WORK TO BE COMPLETED — Render the records below as a JSON list of strings, covering everything from the line containing "family: Papaveraceae" down through the line containing "common name: Gentian-leaved st. john's-wort", with both of those lines included. Give one string for each line and leave out any blank lines.

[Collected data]
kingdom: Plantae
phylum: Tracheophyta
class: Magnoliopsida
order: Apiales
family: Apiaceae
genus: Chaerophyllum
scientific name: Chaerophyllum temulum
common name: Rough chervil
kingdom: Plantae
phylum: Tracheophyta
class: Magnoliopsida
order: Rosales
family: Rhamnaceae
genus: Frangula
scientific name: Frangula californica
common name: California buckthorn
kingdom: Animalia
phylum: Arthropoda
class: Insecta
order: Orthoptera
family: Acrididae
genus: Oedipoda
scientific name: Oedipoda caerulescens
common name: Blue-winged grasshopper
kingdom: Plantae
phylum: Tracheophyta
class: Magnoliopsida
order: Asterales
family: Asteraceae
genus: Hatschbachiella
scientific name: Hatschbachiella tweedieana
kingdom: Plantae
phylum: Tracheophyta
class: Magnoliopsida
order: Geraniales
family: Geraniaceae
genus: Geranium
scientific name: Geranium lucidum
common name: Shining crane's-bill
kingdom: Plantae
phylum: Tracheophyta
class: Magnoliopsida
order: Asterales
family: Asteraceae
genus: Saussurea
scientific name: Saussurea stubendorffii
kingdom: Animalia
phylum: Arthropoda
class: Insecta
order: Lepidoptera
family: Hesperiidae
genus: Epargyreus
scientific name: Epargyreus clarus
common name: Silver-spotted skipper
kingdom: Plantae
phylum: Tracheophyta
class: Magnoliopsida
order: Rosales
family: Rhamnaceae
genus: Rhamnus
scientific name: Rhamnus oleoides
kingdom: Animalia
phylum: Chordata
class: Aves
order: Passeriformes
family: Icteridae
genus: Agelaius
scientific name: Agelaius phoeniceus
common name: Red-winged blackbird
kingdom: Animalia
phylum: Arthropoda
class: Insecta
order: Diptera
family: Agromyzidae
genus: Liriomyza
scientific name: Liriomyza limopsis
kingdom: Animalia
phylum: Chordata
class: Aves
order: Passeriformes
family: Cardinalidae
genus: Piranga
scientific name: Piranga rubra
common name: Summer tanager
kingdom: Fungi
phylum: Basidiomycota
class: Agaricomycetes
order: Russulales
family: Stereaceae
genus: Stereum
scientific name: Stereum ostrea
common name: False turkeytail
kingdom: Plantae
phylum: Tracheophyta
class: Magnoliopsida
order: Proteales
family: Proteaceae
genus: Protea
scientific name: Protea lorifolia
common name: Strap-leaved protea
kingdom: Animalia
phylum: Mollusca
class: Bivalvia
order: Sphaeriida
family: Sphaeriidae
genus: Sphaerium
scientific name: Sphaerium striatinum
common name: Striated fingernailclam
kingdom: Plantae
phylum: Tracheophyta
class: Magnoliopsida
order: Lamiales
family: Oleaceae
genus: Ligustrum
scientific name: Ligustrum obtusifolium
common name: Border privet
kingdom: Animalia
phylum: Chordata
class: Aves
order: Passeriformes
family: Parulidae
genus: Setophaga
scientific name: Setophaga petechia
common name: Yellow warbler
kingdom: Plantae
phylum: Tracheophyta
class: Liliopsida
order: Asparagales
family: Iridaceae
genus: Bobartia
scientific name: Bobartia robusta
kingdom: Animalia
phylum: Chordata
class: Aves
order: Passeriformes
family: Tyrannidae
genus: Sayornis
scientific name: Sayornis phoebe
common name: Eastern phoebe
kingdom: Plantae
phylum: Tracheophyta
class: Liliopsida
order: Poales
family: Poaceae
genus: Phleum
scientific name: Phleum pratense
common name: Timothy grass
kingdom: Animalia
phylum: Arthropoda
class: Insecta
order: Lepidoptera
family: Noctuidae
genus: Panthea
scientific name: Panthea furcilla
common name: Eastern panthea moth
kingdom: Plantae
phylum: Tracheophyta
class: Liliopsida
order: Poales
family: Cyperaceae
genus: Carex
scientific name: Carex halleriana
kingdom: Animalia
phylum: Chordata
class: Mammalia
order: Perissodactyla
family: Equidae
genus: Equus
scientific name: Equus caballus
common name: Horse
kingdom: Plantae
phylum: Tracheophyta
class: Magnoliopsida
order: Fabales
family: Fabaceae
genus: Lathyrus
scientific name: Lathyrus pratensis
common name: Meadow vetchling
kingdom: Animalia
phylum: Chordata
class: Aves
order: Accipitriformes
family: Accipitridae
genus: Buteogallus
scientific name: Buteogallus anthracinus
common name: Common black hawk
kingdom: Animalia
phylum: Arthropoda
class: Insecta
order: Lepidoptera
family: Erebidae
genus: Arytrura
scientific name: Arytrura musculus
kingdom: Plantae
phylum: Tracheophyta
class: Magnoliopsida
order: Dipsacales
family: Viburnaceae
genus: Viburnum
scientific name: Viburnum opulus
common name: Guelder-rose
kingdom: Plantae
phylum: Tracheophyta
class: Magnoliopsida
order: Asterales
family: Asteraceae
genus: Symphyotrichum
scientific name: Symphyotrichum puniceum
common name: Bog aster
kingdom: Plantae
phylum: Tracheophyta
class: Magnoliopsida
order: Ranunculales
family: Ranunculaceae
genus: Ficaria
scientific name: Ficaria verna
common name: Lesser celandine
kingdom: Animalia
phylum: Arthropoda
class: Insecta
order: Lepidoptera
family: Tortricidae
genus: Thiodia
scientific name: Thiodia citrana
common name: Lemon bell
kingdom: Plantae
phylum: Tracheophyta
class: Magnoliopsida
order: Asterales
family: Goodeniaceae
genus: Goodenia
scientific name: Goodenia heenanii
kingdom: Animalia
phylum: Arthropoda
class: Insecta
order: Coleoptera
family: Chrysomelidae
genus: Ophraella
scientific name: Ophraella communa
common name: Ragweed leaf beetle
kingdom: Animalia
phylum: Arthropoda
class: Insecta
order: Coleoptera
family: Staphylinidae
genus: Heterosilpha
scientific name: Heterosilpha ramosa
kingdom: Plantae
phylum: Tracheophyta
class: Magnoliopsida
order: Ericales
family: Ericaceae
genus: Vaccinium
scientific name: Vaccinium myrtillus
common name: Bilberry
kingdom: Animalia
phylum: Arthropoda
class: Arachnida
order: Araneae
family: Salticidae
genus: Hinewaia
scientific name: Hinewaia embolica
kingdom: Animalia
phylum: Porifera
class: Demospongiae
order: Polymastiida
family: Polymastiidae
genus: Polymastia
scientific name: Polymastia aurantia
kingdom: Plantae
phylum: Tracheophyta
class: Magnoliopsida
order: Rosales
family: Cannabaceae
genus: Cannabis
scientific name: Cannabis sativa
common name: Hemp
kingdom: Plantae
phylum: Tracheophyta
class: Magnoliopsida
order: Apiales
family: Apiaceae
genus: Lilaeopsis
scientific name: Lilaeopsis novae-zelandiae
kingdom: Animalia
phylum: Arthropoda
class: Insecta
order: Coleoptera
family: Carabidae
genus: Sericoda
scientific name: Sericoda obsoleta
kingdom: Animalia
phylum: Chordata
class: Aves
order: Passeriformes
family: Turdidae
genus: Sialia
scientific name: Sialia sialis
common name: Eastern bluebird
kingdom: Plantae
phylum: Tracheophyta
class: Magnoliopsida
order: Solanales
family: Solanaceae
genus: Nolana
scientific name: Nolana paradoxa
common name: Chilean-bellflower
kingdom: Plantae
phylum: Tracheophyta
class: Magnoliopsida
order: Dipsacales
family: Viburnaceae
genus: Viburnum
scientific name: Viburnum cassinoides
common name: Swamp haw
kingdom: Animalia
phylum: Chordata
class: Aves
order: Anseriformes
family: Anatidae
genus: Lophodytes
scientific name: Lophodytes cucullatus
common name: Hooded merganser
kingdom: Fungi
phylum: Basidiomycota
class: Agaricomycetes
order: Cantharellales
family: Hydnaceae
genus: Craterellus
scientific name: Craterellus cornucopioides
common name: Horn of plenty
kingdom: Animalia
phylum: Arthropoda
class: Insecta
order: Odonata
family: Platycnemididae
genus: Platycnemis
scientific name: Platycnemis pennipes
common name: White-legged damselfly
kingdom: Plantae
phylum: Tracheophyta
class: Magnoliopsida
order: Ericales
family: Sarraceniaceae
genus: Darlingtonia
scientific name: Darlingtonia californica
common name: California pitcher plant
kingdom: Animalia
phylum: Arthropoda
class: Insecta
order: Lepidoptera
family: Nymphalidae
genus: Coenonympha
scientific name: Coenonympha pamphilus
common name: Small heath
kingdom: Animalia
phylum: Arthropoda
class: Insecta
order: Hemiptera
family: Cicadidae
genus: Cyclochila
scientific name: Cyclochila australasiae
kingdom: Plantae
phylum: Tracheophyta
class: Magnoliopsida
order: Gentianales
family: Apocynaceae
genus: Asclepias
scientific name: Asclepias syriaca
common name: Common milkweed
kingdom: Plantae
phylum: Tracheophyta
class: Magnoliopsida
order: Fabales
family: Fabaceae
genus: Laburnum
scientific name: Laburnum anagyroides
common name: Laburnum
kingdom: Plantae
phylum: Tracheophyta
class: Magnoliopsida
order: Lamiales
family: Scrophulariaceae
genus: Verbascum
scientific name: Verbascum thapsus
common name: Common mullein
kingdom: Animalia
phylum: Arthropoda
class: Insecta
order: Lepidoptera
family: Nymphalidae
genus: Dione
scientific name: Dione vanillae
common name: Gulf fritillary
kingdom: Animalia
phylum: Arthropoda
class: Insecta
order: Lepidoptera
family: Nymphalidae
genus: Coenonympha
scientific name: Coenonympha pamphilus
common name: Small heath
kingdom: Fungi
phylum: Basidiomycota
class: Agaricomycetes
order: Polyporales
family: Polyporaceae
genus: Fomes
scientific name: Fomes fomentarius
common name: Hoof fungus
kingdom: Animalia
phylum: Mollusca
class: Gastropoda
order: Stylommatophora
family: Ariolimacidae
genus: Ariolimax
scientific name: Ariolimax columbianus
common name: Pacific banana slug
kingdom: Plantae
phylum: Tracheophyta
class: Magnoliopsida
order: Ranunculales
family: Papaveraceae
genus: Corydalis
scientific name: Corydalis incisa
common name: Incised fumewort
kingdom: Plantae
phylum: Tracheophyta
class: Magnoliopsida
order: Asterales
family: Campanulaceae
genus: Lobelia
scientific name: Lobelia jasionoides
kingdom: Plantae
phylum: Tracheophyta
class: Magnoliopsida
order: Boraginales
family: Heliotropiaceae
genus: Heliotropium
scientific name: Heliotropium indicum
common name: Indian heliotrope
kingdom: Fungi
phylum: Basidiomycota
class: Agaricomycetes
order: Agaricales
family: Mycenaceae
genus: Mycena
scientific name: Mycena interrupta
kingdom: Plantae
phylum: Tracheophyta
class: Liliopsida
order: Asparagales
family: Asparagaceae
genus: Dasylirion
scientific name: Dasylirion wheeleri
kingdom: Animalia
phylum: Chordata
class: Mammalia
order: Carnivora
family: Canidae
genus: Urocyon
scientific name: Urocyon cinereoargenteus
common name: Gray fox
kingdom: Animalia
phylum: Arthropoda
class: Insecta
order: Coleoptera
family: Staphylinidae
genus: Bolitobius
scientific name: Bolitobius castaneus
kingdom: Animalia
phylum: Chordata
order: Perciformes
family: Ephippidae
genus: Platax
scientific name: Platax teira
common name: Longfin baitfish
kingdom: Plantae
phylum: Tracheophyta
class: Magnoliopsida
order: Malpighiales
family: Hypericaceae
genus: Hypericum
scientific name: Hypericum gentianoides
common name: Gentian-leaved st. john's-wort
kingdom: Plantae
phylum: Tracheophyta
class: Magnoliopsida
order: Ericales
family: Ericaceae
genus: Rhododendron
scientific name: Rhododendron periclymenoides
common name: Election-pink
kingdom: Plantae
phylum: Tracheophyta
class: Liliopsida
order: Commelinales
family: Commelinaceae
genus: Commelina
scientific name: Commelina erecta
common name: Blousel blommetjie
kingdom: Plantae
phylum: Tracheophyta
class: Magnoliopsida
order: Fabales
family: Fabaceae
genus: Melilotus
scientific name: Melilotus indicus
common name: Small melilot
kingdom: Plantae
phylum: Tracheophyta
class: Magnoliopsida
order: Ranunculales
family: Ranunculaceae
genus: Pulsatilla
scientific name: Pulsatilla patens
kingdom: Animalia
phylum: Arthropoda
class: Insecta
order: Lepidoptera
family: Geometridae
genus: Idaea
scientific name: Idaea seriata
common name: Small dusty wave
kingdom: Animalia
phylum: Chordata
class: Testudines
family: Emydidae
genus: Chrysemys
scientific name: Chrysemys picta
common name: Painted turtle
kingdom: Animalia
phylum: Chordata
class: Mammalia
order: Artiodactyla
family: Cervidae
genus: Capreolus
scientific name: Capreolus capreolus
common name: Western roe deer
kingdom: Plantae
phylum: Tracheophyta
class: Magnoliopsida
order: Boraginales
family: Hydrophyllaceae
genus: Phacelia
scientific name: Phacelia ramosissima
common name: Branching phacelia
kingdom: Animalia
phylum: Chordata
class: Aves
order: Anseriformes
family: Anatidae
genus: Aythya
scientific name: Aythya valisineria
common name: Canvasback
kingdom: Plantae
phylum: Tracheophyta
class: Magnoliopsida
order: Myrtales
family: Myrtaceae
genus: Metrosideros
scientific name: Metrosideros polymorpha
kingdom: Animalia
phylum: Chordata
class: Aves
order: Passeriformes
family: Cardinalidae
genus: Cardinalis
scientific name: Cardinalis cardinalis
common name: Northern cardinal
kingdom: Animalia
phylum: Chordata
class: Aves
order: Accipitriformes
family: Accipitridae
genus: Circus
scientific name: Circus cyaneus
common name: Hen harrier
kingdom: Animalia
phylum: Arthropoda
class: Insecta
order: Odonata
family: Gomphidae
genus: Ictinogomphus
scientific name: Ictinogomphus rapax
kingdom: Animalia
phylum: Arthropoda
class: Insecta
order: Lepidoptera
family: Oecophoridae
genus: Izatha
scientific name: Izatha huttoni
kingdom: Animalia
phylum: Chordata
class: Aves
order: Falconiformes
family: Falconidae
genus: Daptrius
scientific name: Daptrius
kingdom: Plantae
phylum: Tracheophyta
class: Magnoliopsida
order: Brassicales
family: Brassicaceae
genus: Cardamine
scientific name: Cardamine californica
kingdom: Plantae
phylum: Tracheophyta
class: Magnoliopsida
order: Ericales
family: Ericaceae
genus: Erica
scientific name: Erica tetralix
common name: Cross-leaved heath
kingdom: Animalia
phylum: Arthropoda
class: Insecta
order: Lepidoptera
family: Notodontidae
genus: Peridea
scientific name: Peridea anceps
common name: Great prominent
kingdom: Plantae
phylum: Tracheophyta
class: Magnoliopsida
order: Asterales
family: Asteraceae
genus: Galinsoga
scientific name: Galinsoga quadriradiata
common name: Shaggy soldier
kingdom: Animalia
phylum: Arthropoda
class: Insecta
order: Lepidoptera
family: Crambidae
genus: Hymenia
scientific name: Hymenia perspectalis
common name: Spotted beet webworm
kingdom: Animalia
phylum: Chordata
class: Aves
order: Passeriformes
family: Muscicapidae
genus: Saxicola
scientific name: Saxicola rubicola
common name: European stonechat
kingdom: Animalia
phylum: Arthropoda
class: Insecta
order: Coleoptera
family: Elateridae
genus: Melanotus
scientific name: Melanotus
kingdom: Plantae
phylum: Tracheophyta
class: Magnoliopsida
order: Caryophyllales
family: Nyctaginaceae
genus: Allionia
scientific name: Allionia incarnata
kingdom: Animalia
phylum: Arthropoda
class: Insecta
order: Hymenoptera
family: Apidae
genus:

EXERCISE OUTPUT —
[
  "family: Papaveraceae",
  "genus: Corydalis",
  "scientific name: Corydalis incisa",
  "common name: Incised fumewort",
  "kingdom: Plantae",
  "phylum: Tracheophyta",
  "class: Magnoliopsida",
  "order: Asterales",
  "family: Campanulaceae",
  "genus: Lobelia",
  "scientific name: Lobelia jasionoides",
  "kingdom: Plantae",
  "phylum: Tracheophyta",
  "class: Magnoliopsida",
  "order: Boraginales",
  "family: Heliotropiaceae",
  "genus: Heliotropium",
  "scientific name: Heliotropium indicum",
  "common name: Indian heliotrope",
  "kingdom: Fungi",
  "phylum: Basidiomycota",
  "class: Agaricomycetes",
  "order: Agaricales",
  "family: Mycenaceae",
  "genus: Mycena",
  "scientific name: Mycena interrupta",
  "kingdom: Plantae",
  "phylum: Tracheophyta",
  "class: Liliopsida",
  "order: Asparagales",
  "family: Asparagaceae",
  "genus: Dasylirion",
  "scientific name: Dasylirion wheeleri",
  "kingdom: Animalia",
  "phylum: Chordata",
  "class: Mammalia",
  "order: Carnivora",
  "family: Canidae",
  "genus: Urocyon",
  "scientific name: Urocyon cinereoargenteus",
  "common name: Gray fox",
  "kingdom: Animalia",
  "phylum: Arthropoda",
  "class: Insecta",
  "order: Coleoptera",
  "family: Staphylinidae",
  "genus: Bolitobius",
  "scientific name: Bolitobius castaneus",
  "kingdom: Animalia",
  "phylum: Chordata",
  "order: Perciformes",
  "family: Ephippidae",
  "genus: Platax",
  "scientific name: Platax teira",
  "common name: Longfin baitfish",
  "kingdom: Plantae",
  "phylum: Tracheophyta",
  "class: Magnoliopsida",
  "order: Malpighiales",
  "family: Hypericaceae",
  "genus: Hypericum",
  "scientific name: Hypericum gentianoides",
  "common name: Gentian-leaved st. john's-wort"
]